Recently, political leaders of the wealthiest “Group of 7 Nations” (G7) that include United States, France, Germany, England, Japan, Italy, Canada and representatives of the European Union met to discuss what they saw as the most pressing issues that they were facing. Among the topics discussed, was their perspective towards China.
Within the G7’s statements, in addition to some not-so-subtle provocations against Russia, there are several condemnations of the Chinese government’s influence over the world economy, and innuendos about the unsubstantiated theory that COVID-19 was leaked from a Wuhan lab. There were also condemnations about human rights issues such as the treatment of Uighur Muslim minority in Xinjiang as well as the extradition law that can be used against political opponents in Hong Kong.
Behind much of these denunciations is the concern of China’s growing economic influence in the world. Biden and the G7 have complained about China’s Belt and Road Initiative (BRI), which is a massive investment in infrastructure in other countries that positions China as a center in global trade. They argue that many of these infrastructure projects are traps to indebt other countries and make them beholden to China. To counter the Belt and Road Initiative, Biden and company are putting forward the $40 trillion Build Back Better World Partnership (B3W) investment project. China is essentially being accused of exactly what G7 countries have carried out over decades through institutions like the International Monetary Fund and World Bank. In light of this, how can we imagine that the Build Back Better World Partnership will somehow take a different course and actually be based on empowering poorer nations as they claim?

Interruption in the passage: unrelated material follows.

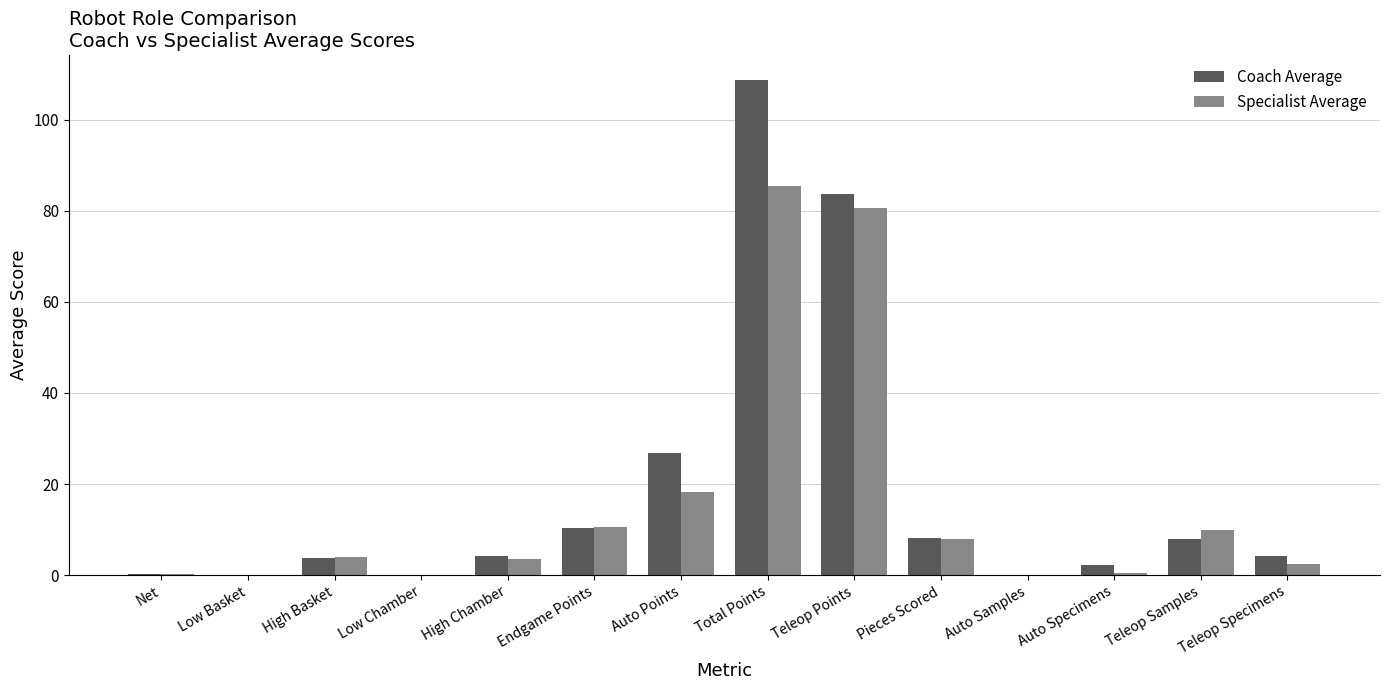

How many groups of bars are there?

14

China along with all of the G7 countries build up infrastructure in developing countries in order to suck them dry of their resources, and leave them with massive debt (which allows them to profit from interest payments). Workers around the world are led to believe that their country is doing this (exploiting underdeveloped countries) in the “best way” somehow; the “proper way”. There is no “correct way” to exploit these countries. All of them, including the U.S.A. and China, are hypocrites with respect to these denunciations. Let’s not take the bait. This continued demonization of China is how they try to prepare us to accept greater conflict with China — and even possibly war — for their profits.
The Biden administration is falling in line with previous administrations in its growing hostility toward China. We saw this hostility in the Obama administration’s “pivot to Asia”, which highly militarized much of the Pacific and regions around China, and the Trump administration’s instigation of a trade war as its habit of consistently referring to the coronavirus as the “China virus.”

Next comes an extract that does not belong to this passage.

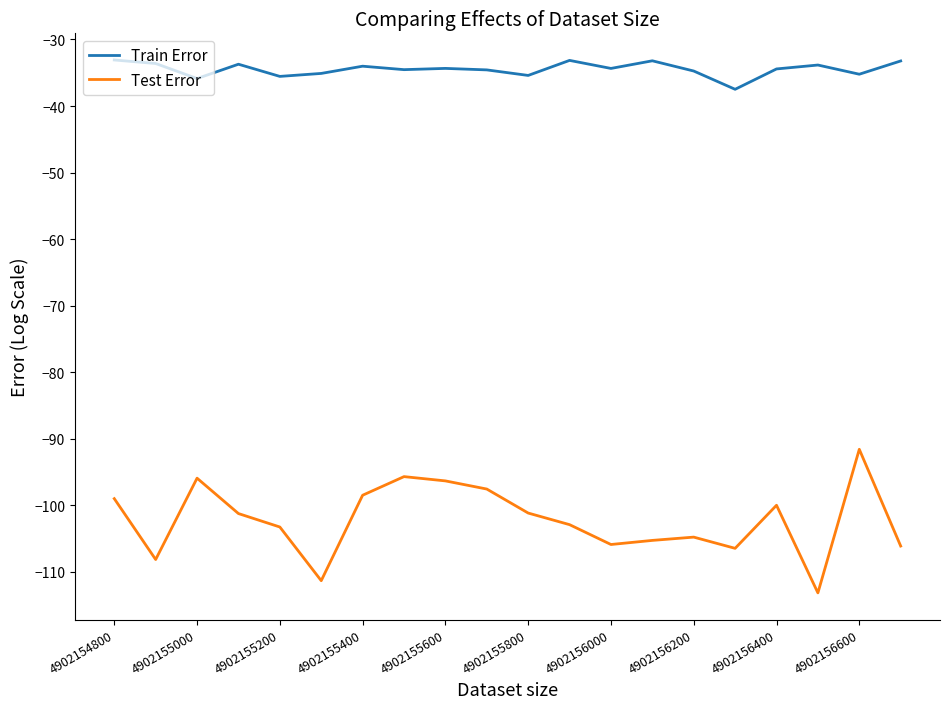

What is the difference between the maximum and minimum values in the Train Error series?

4.4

On questions of human rights, we should stand in solidarity with people in Xinjiang or Hong Kong who are fighting for basic rights. But to do so, should we look to the U.S. government or any other G7 government to champion these causes? Should we look to the U.S., which incarcerates more people, both in total numbers and in proportion, than any other country? Should we look to Germany, which recently confessed to carrying out a genocidal campaign in Namibia? Should we look to France, which helped create the conditions for the Rwandan genocide? Should we look to Japan, which denies basic rights to countless migrant workers?
Can we look to any of these hypocrites to champion the human rights of people in China?
For decades, the crisis that American workers have faced from de-industrialization and stagnant incomes have been blamed on countries like China. These hollow arguments have been repeated over and over by many politicians and even many leaders of American labor unions. But workers in China or anywhere else are not responsible for the precarious situation we find ourselves in. The heads of the big corporations, banks and politicians are responsible. Companies, whether from the U.S. or elsewhere, have made huge profits by exploiting the low wage workers in China and other countries. They have effectively used this tactic of pitting workers around the world against each other.
We should not fall for their latest efforts to whip up American nationalism as they intensify their competition with China.